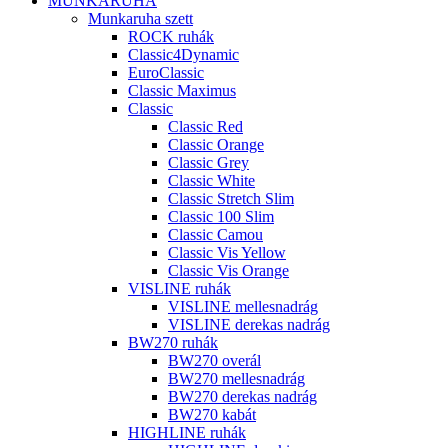
MUNKARUHA
Munkaruha szett
ROCK ruhák
Classic4Dynamic
EuroClassic
Classic Maximus
Classic
Classic Red
Classic Orange
Classic Grey
Classic White
Classic Stretch Slim
Classic 100 Slim
Classic Camou
Classic Vis Yellow
Classic Vis Orange
VISLINE ruhák
VISLINE mellesnadrág
VISLINE derekas nadrág
BW270 ruhák
BW270 overál
BW270 mellesnadrág
BW270 derekas nadrág
BW270 kabát
HIGHLINE ruhák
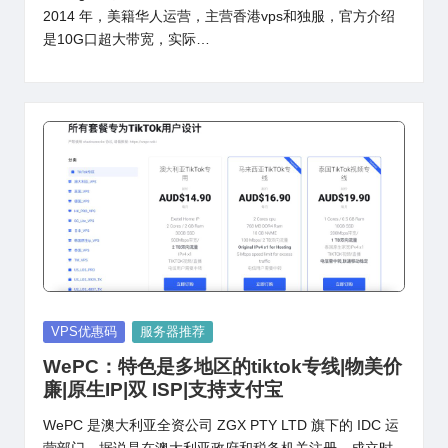
2014 年，美籍华人运营，主营香港vps和独服，官方介绍
是10G口超大带宽，实际…
Posted
VPS优惠码
服务器推荐
in
WePC：特色是多地区的tiktok专线|物美价
廉|原生IP|双 ISP|支持支付宝
WePC 是澳大利亚全资公司 ZGX PTY LTD 旗下的 IDC 运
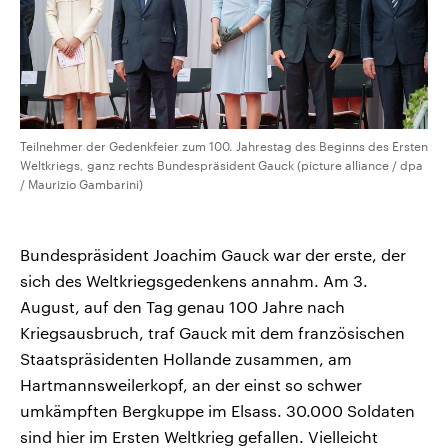
Teilnehmer der Gedenkfeier zum 100. Jahrestag des Beginns des Ersten
Weltkriegs, ganz rechts Bundespräsident Gauck (picture alliance / dpa
/ Maurizio Gambarini)
Bundespräsident Joachim Gauck war der erste, der
sich des Weltkriegsgedenkens annahm. Am 3.
August, auf den Tag genau 100 Jahre nach
Kriegsausbruch, traf Gauck mit dem französischen
Staatspräsidenten Hollande zusammen, am
Hartmannsweilerkopf, an der einst so schwer
umkämpften Bergkuppe im Elsass. 30.000 Soldaten
sind hier im Ersten Weltkrieg gefallen. Vielleicht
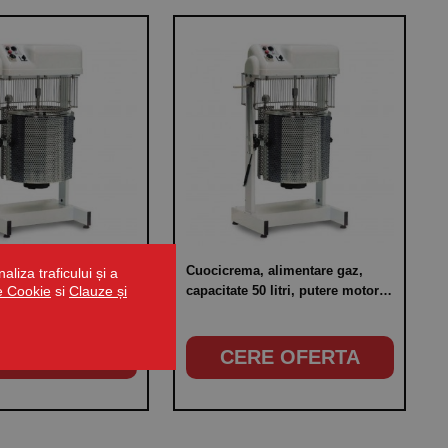
, alimentare gaz,
Cuocicrema, alimentare gaz,
liza traficului și a
de Cookie
si
Clauze și
0 litri, 2 viteze, putere
capacitate 50 litri, putere motor
W
375W
RE OFERTA
CERE OFERTA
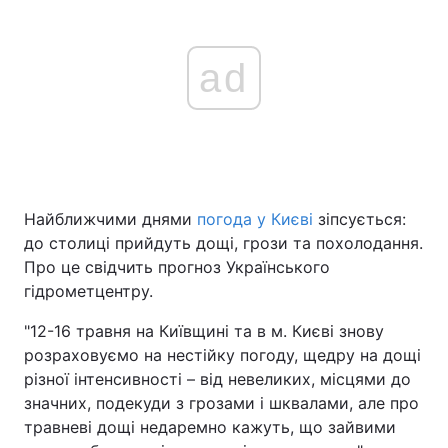
ad
Найближчими днями
погода у Києві
зіпсується:
до столиці прийдуть дощі, грози та похолодання.
Про це свідчить прогноз Українського
гідрометцентру.
"12-16 травня на Київщині та в м. Києві знову
розраховуємо на нестійку погоду, щедру на дощі
різної інтенсивності – від невеликих, місцями до
значних, подекуди з грозами і шквалами, але про
травневі дощі недаремно кажуть, що зайвими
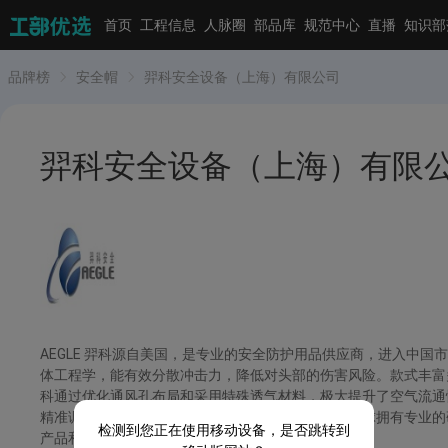
首页
工程信息
人脉圈
部品库
规范中心
直播
知识部
品牌榜
安全帽
羿科安全设备（上海）有限公司
羿科安全设备（上海）有限
AEGLE 羿科源自美国，是专业的安全防护用品供应商，进入中
体工程学，能有效分散冲击力，降低对头部的伤害风险。款式丰富
科通过优化通风孔布局和采用特殊透气材料，极大提升了空气流通
精准调节至合适的松紧度，确保佩戴稳固。羿科在全球拥有专业的
检测到您正在使用移动设备，是否跳转到
产品和服务，在安全防护领域树立了良好口碑。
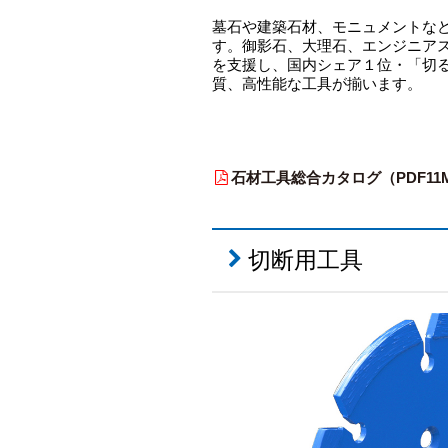
墓石や建築石材、モニュメントな
す。御影石、大理石、エンジニア
を支援し、国内シェア１位・「切
質、高性能な工具が揃います。
石材工具総合カタログ（PDF11
切断用工具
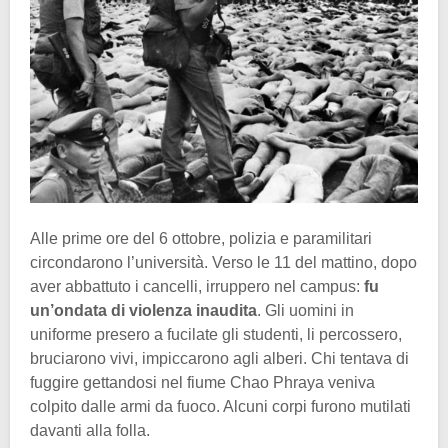
Alle prime ore del 6 ottobre, polizia e paramilitari
circondarono l’università. Verso le 11 del mattino, dopo
aver abbattuto i cancelli, irruppero nel campus:
fu
un’ondata di violenza inaudita
. Gli uomini in
uniforme presero a fucilate gli studenti, li percossero,
bruciarono vivi, impiccarono agli alberi. Chi tentava di
fuggire gettandosi nel fiume Chao Phraya veniva
colpito dalle armi da fuoco. Alcuni corpi furono mutilati
davanti alla folla.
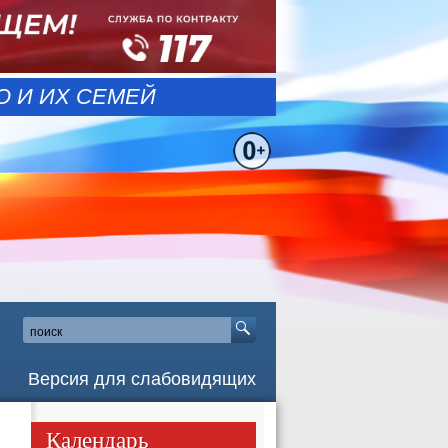
 И ИХ СЕМЕЙ
Версия для слабовидящих
Календарь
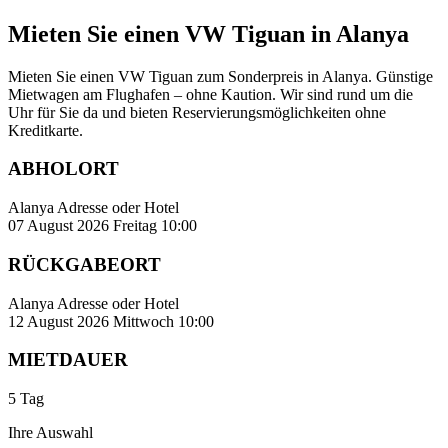
Mieten Sie einen VW Tiguan in Alanya
Mieten Sie einen VW Tiguan zum Sonderpreis in Alanya. Günstige
Mietwagen am Flughafen – ohne Kaution. Wir sind rund um die
Uhr für Sie da und bieten Reservierungsmöglichkeiten ohne
Kreditkarte.
ABHOLORT
Alanya Adresse oder Hotel
07 August 2026 Freitag 10:00
RÜCKGABEORT
Alanya Adresse oder Hotel
12 August 2026 Mittwoch 10:00
MIETDAUER
5 Tag
Ihre Auswahl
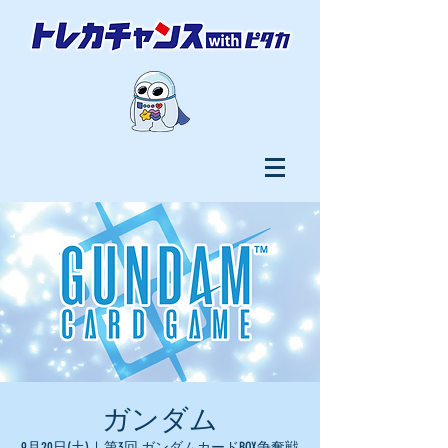
ガンダム
9月20日(土)
  |  
第3回 ガンダムカードBOX争奪戦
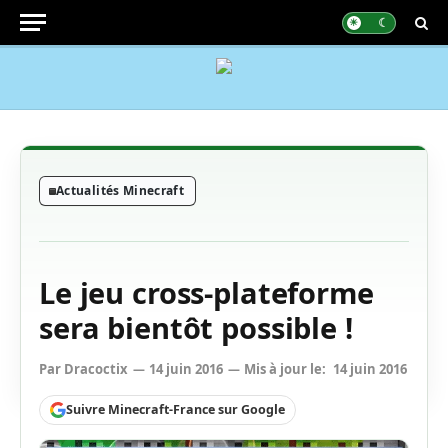
Actualités Minecraft
Le jeu cross-plateforme
sera bientôt possible !
Par
Dracoctix
14 juin 2016
Mis à jour le:
14 juin 2016
Suivre Minecraft-France sur Google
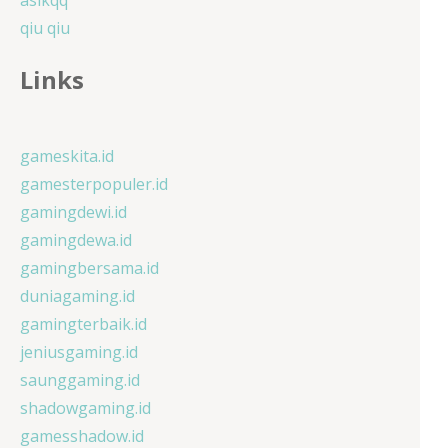
qiu qiu
Links
gameskita.id
gamesterpopuler.id
gamingdewi.id
gamingdewa.id
gamingbersama.id
duniagaming.id
gamingterbaik.id
jeniusgaming.id
saunggaming.id
shadowgaming.id
gamesshadow.id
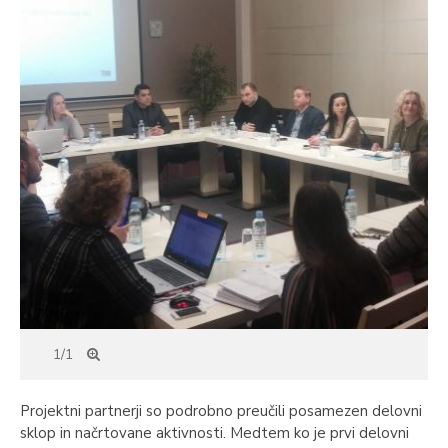
1/1
Projektni partnerji so podrobno preučili posamezen delovni
sklop in načrtovane aktivnosti. Medtem ko je prvi delovni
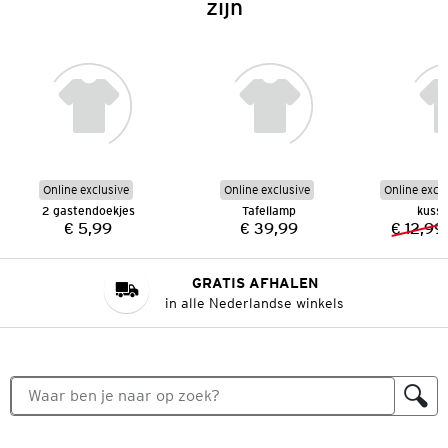
zijn
Online exclusive
Online exclusive
Online excl
2 gastendoekjes
Tafellamp
kuss
€ 5,99
€ 39,99
€ 12,99
Prijs:
Prijs:
GRATIS AFHALEN
in alle Nederlandse winkels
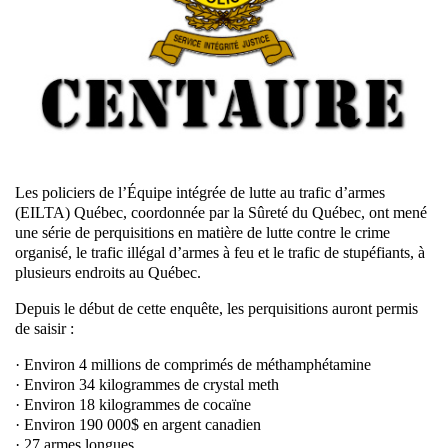
Les policiers de l’Équipe intégrée de lutte au trafic d’armes
(EILTA) Québec, coordonnée par la Sûreté du Québec, ont mené
une série de perquisitions en matière de lutte contre le crime
organisé, le trafic illégal d’armes à feu et le trafic de stupéfiants, à
plusieurs endroits au Québec.
Depuis le début de cette enquête, les perquisitions auront permis
de saisir :
· Environ 4 millions de comprimés de méthamphétamine
· Environ 34 kilogrammes de crystal meth
· Environ 18 kilogrammes de cocaïne
· Environ 190 000$ en argent canadien
· 27 armes longues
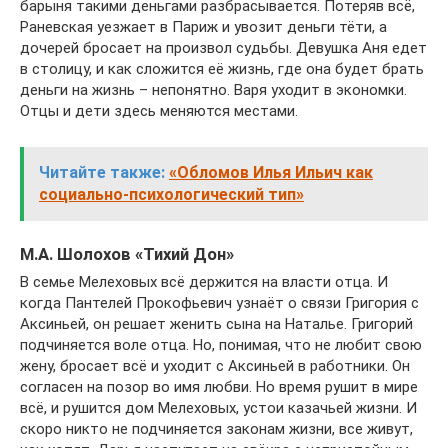
барыня такими деньгами разбрасывается. Потеряв всё,
Раневская уезжает в Париж и увозит деньги тёти, а
дочерей бросает на произвол судьбы. Девушка Аня едет
в столицу, и как сложится её жизнь, где она будет брать
деньги на жизнь – непонятно. Варя уходит в экономки.
Отцы и дети здесь меняются местами.
Читайте также:
«Обломов Илья Ильич как
социально-психологический тип»
М.А. Шолохов «Тихий Дон»
В семье Мелеховых всё держится на власти отца. И
когда Пантелей Прокофьевич узнаёт о связи Григория с
Аксиньей, он решает женить сына на Наталье. Григорий
подчиняется воле отца. Но, понимая, что не любит свою
жену, бросает всё и уходит с Аксиньей в работники. Он
согласен на позор во имя любви. Но время рушит в мире
всё, и рушится дом Мелеховых, устои казачьей жизни. И
скоро никто не подчиняется законам жизни, все живут,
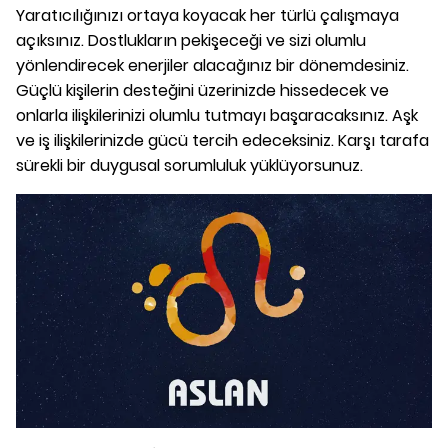
Yaratıcılığınızı ortaya koyacak her türlü çalışmaya
açıksınız. Dostlukların pekişeceği ve sizi olumlu
yönlendirecek enerjiler alacağınız bir dönemdesiniz.
Güçlü kişilerin desteğini üzerinizde hissedecek ve
onlarla ilişkilerinizi olumlu tutmayı başaracaksınız. Aşk
ve iş ilişkilerinizde gücü tercih edeceksiniz. Karşı tarafa
sürekli bir duygusal sorumluluk yüklüyorsunuz.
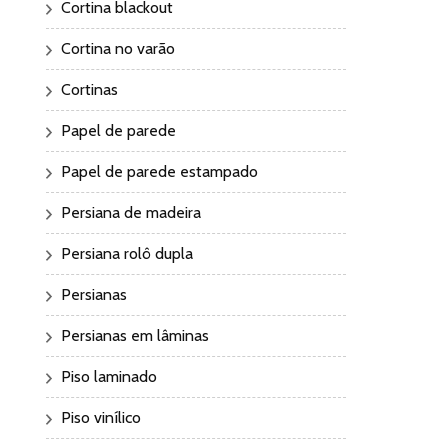
Cortina blackout
Cortina no varão
Cortinas
Papel de parede
Papel de parede estampado
Persiana de madeira
Persiana rolô dupla
Persianas
Persianas em lâminas
Piso laminado
Piso vinílico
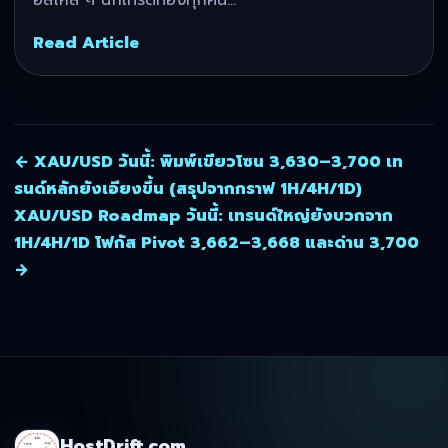
Read Article
← XAU/USD วันนี้: พิมพ์เขียวโซน 3,630–3,700 เท
รนด์หลักยังเอียงขึ้น (สรุปจากกราฟ 1H/4H/1D)
XAU/USD Roadmap วันนี้: เทรนด์ใหญ่ยังบวกจาก
1H/4H/1D โฟกัส Pivot 3,662–3,668 และด่าน 3,700
→
HostDrift.com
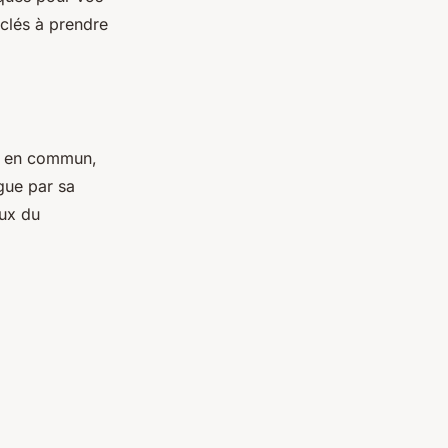
 clés à prendre
ts en commun,
gue par sa
ux du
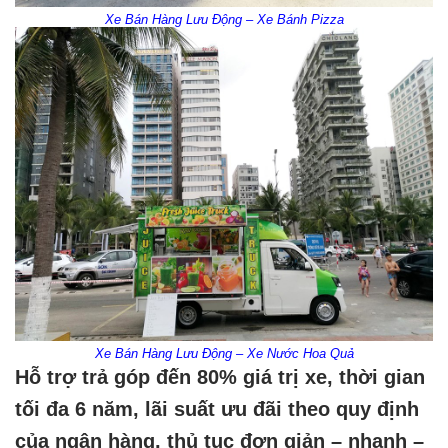
Xe Bán Hàng Lưu Động – Xe Bánh Pizza
Xe Bán Hàng Lưu Động – Xe Nước Hoa Quả
Hỗ trợ trả góp đến 80% giá trị xe, thời gian
tối đa 6 năm, lãi suất ưu đãi theo quy định
của ngân hàng, thủ tục đơn giản – nhanh –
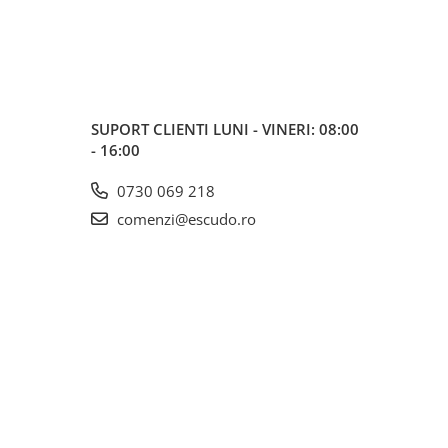
SUPORT CLIENTI
LUNI - VINERI: 08:00
- 16:00
0730 069 218
comenzi@escudo.ro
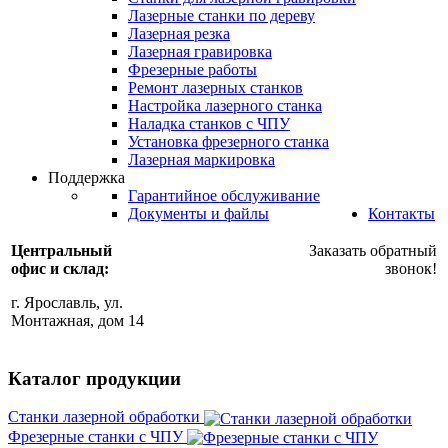
Лазерные станки по дереву
Лазерная резка
Лазерная гравировка
Фрезерные работы
Ремонт лазерных станков
Настройка лазерного станка
Наладка станков с ЧПУ
Установка фрезерного станка
Лазерная маркировка
Поддержка
Гарантийное обслуживание
Документы и файлы
Контакты
Центральный
Заказать обратный
офис и склад:
звонок!
г. Ярославль, ул.
Монтажная, дом 14
Каталог продукции
Станки лазерной обработки
Фрезерные станки с ЧПУ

##############################

| ABOUT THIS TASK |
Though the entries above contain pictures, none should be copied; reproduce only the lines between the one holding "Actualités Minecraft" and the one holding "в столицу, и", inclusive, exactly as written.

| ANSWER FOR THE TASK |
Actualités Minecraft
Le jeu cross-plateforme
sera bientôt possible !
Par
Dracoctix
14 juin 2016
Mis à jour le:
14 juin 2016
Suivre Minecraft-France sur Google
qiu qiu
Links
gameskita.id
gamesterpopuler.id
gamingdewi.id
gamingdewa.id
gamingbersama.id
duniagaming.id
gamingterbaik.id
jeniusgaming.id
saunggaming.id
shadowgaming.id
gamesshadow.id
1/1
Projektni partnerji so podrobno preučili posamezen delovni
sklop in načrtovane aktivnosti. Medtem ko je prvi delovni
zijn
Online exclusive
Online exclusive
Online excl
2 gastendoekjes
Tafellamp
kuss
€ 5,99
€ 39,99
€ 12,99
Prijs:
Prijs:
GRATIS AFHALEN
in alle Nederlandse winkels
Les policiers de l’Équipe intégrée de lutte au trafic d’armes
(EILTA) Québec, coordonnée par la Sûreté du Québec, ont mené
une série de perquisitions en matière de lutte contre le crime
organisé, le trafic illégal d’armes à feu et le trafic de stupéfiants, à
plusieurs endroits au Québec.
Depuis le début de cette enquête, les perquisitions auront permis
de saisir :
· Environ 4 millions de comprimés de méthamphétamine
· Environ 34 kilogrammes de crystal meth
· Environ 18 kilogrammes de cocaïne
· Environ 190 000$ en argent canadien
· 27 armes longues
барыня такими деньгами разбрасывается. Потеряв всё,
Раневская уезжает в Париж и увозит деньги тёти, а
дочерей бросает на произвол судьбы. Девушка Аня едет
в столицу, и как сложится её жизнь, где она будет брать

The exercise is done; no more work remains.